[СТАТЬЯ]:
Следует отметить, что Пушкин не поддался влиянию ни заголовка перевода А. Дю Рие (Andre Du Ryer), ни приложенной к нему статьи "Житие лжепророка Магомета вкратце", написанной библиотекарем Сорбонны аббатом Ладвокатом, и заметил важнейшую особенность Корана как книги, где "в подлиннике Алла везде говорит от своего имени, а о Магомете упоминается только во втором или третьем лице"[Пушкин А.С. Собрание сочинений. М., 1974, т. 1, с. 252.].
Анализ источников подтверждает, что традиция истолкования Корана как авторского произведения последнего мусульманского пророка утверждалась прежде всего не на Востоке, а в Западной Европе, едва ли не ранее всего в католической среде, в миссионерских обличительных целях. Так повелось с периода распада Кордовского халифата и успехов реконкисты - отвоевания народами Пиренейского полуострова земель, захваченных арабами и берберами, позднее ставшими известными под именем мавров, а также после образования, в результате первого Крестового похода, Иерусалимского королевства (1099-1291). Позднее, с развитием в Европе книгопечатания, в XV и особенно в XVI и XVII веках эта традиция утвердилась.
Конечно, и в мусульманской среде, как мы могли заметить в приведенном выше отрывке из "Сиасет-намэ" Низам аль-мулька, близкие этому мысли уже в XI веке смущали не одного мусульманина. Немало вольнодумных замечаний в отношении тех или иных сур и аятов Корана содержится и у его мусульманских истолкователей. Именно эти исламские авторитеты во многом влияли на переводчиков и европейских комментаторов Корана в решении вопроса о происхождении тех или иных его аятов и сур. Некоторые из таких мест нами были перечислены при ознакомлении с примечаниями академика Крачковского (см. выше), где, например, в отношении одного аята замечено, что он - "добавление Усмана", а другого, что это - "цитата Абу Бакра после смерти Мухаммеда". В последнем случае речь идет о 138-м аяте 3-й суры Корана, где в третьем лице сказано о возможной смерти Мухаммеда. Еще знаменитый историк и комментатор Корана ат-Табари (838-923) написал об этом аяте как неизвестном при жизни "посланника Аллаха"; его-де сообщил мусульманам ставший первым халифом Абу Бекр. Это место из ат-Табари переводилось и на русский язык[См.: Крымский А. История мусульманства. Самостоятельные очерки, обработки и дополненные переводы из Дози и Гольдциэра. 2-е изд. Ч. 2. - Труды по востоковедению, издаваемые Лазаревским институтом восточных языков. Вып. XVIII. М., 1904, с. XI.].

[ЗАДАНИЯ]:
1. Кто, согласно статье, написал «Житие лжепророка Магомета вкратце», приложенное к переводу Дю Рие?
2. Перепишите из статьи без изменений отрывок между словами «Следует отметить, что» и «1, с. 252.].», включая их.

[ПРЕДСТАВЛЕННЫЕ ДАННЫЕ]:
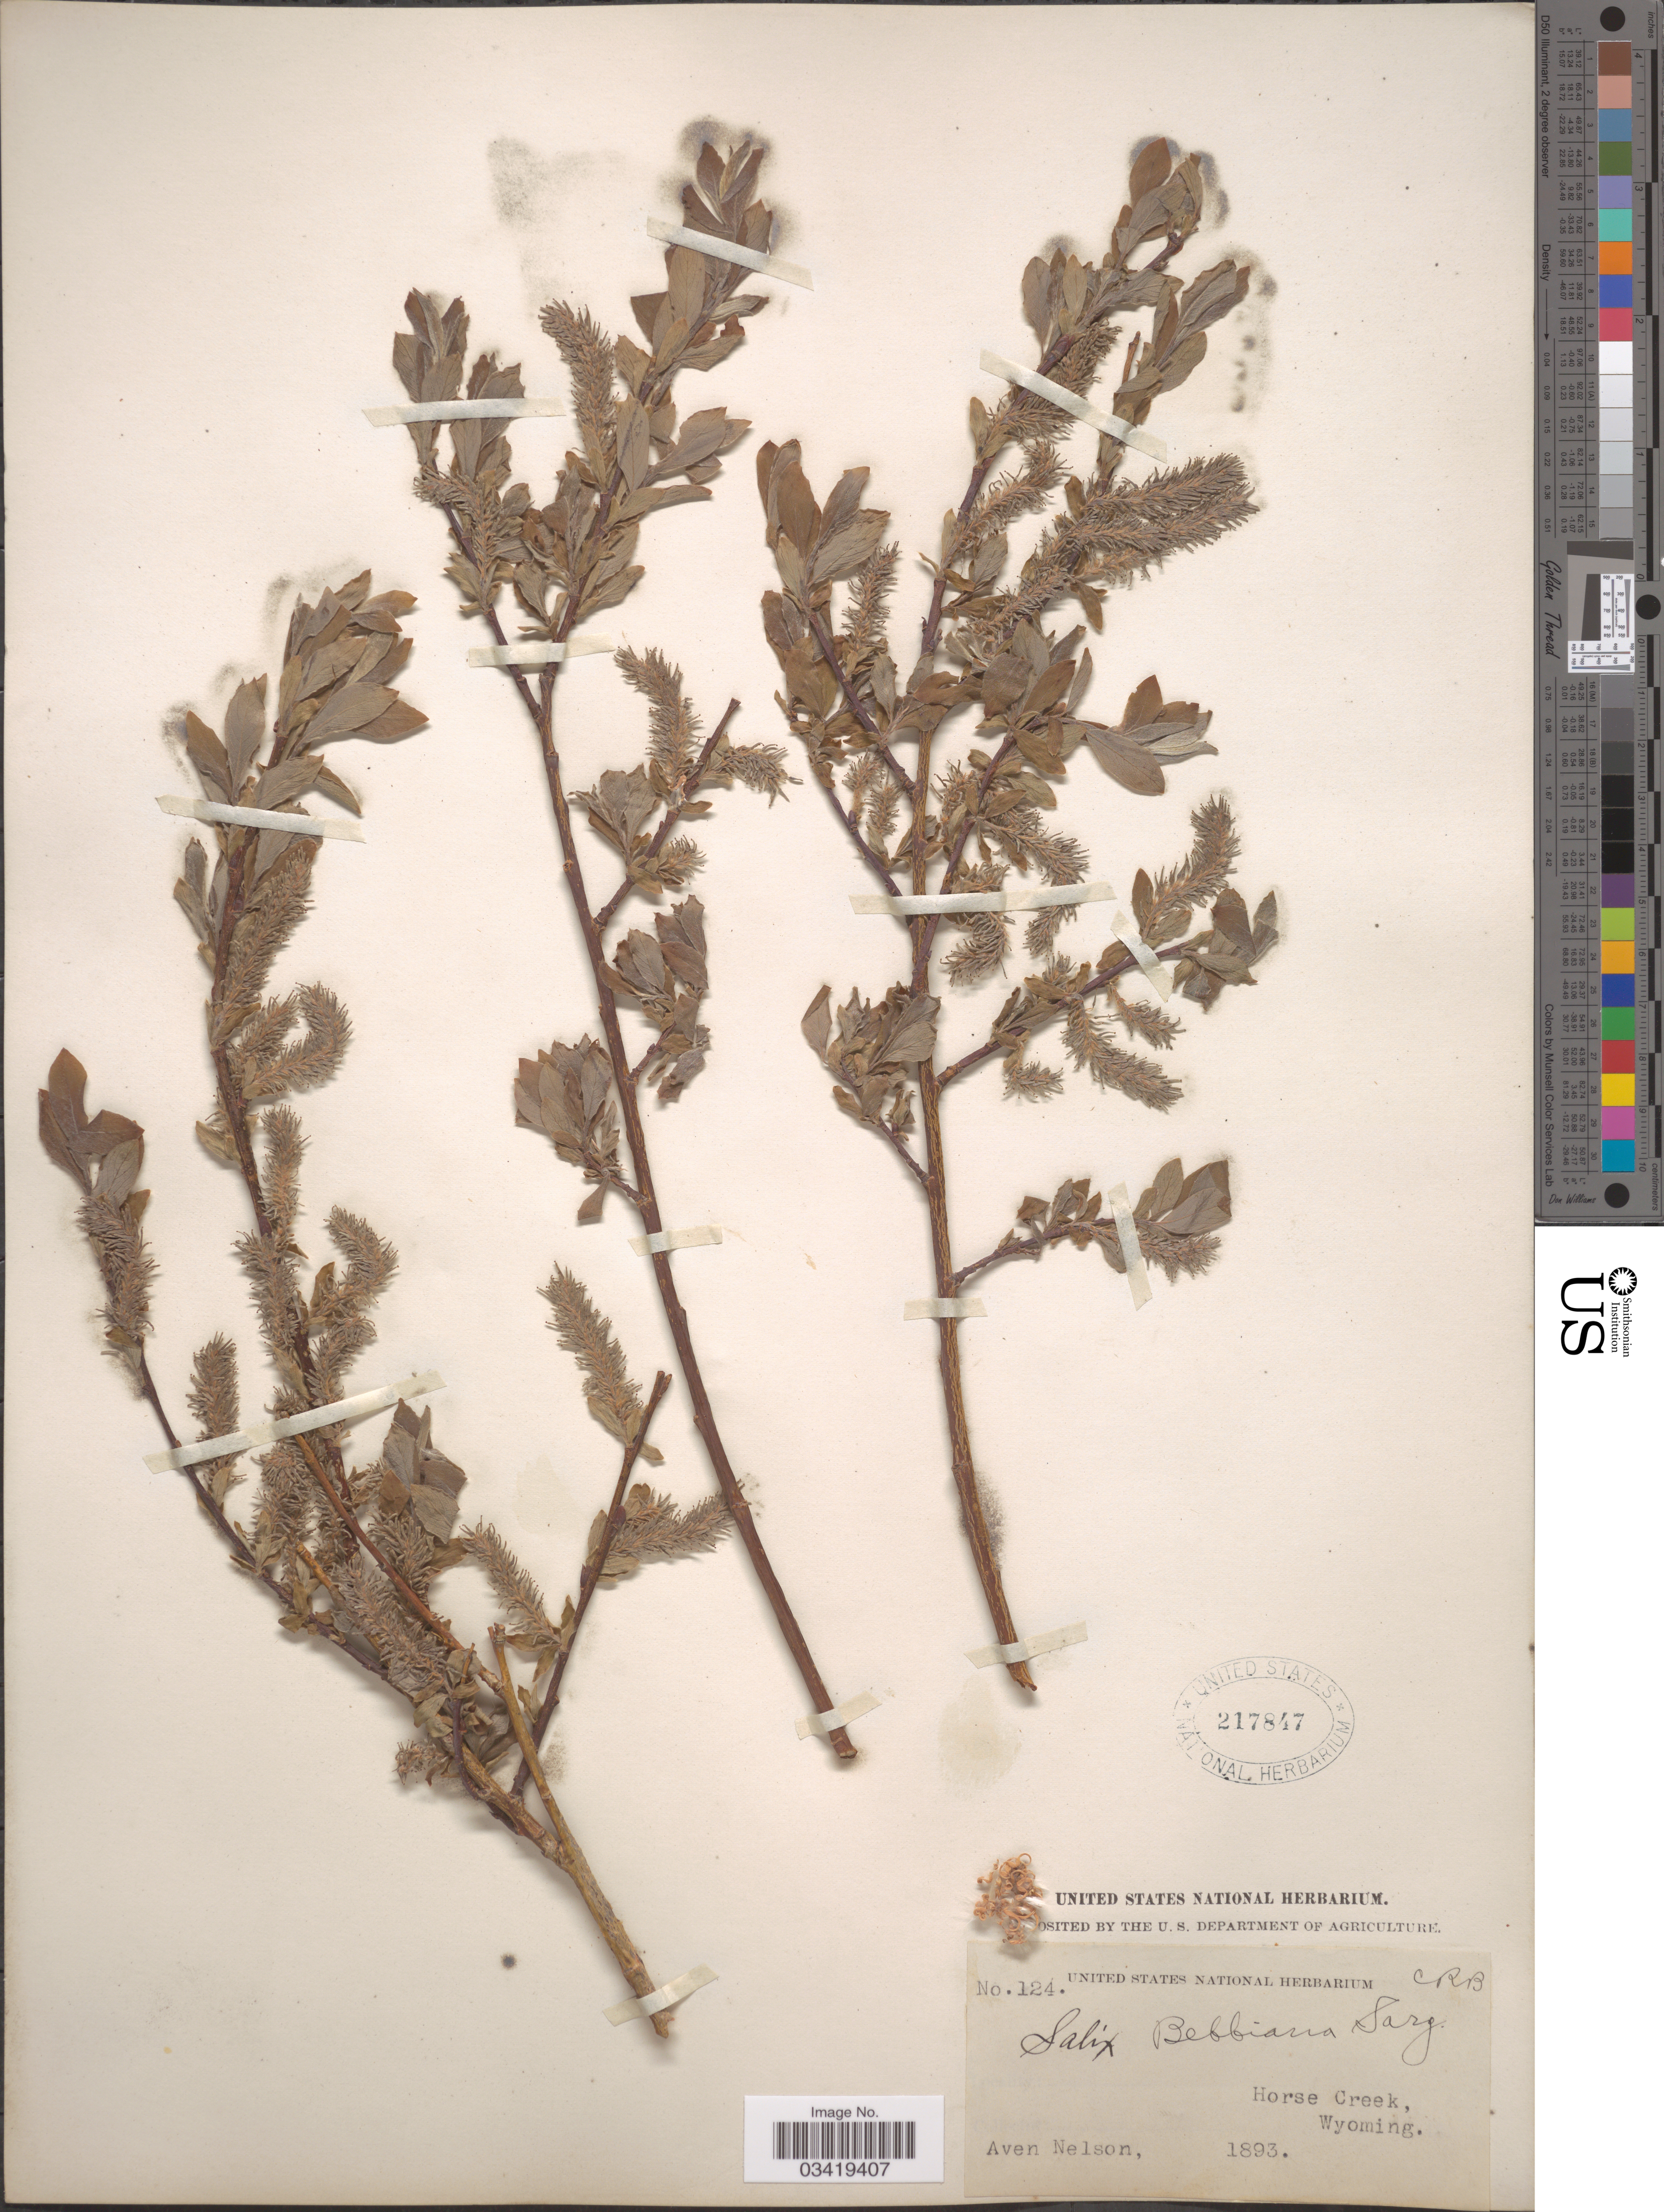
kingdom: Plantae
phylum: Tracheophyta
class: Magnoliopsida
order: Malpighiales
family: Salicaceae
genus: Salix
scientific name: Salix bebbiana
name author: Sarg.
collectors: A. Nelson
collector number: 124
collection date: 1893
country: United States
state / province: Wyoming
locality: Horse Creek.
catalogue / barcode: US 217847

[ОТВЕТЫ К ЗАДАНИЯМ]:
1. Библиотекарь Сорбонны аббат Ладвокат.

2.
Следует отметить, что Пушкин не поддался влиянию ни заголовка перевода А. Дю Рие (Andre Du Ryer), ни приложенной к нему статьи "Житие лжепророка Магомета вкратце", написанной библиотекарем Сорбонны аббатом Ладвокатом, и заметил важнейшую особенность Корана как книги, где "в подлиннике Алла везде говорит от своего имени, а о Магомете упоминается только во втором или третьем лице"[Пушкин А.С. Собрание сочинений. М., 1974, т. 1, с. 252.].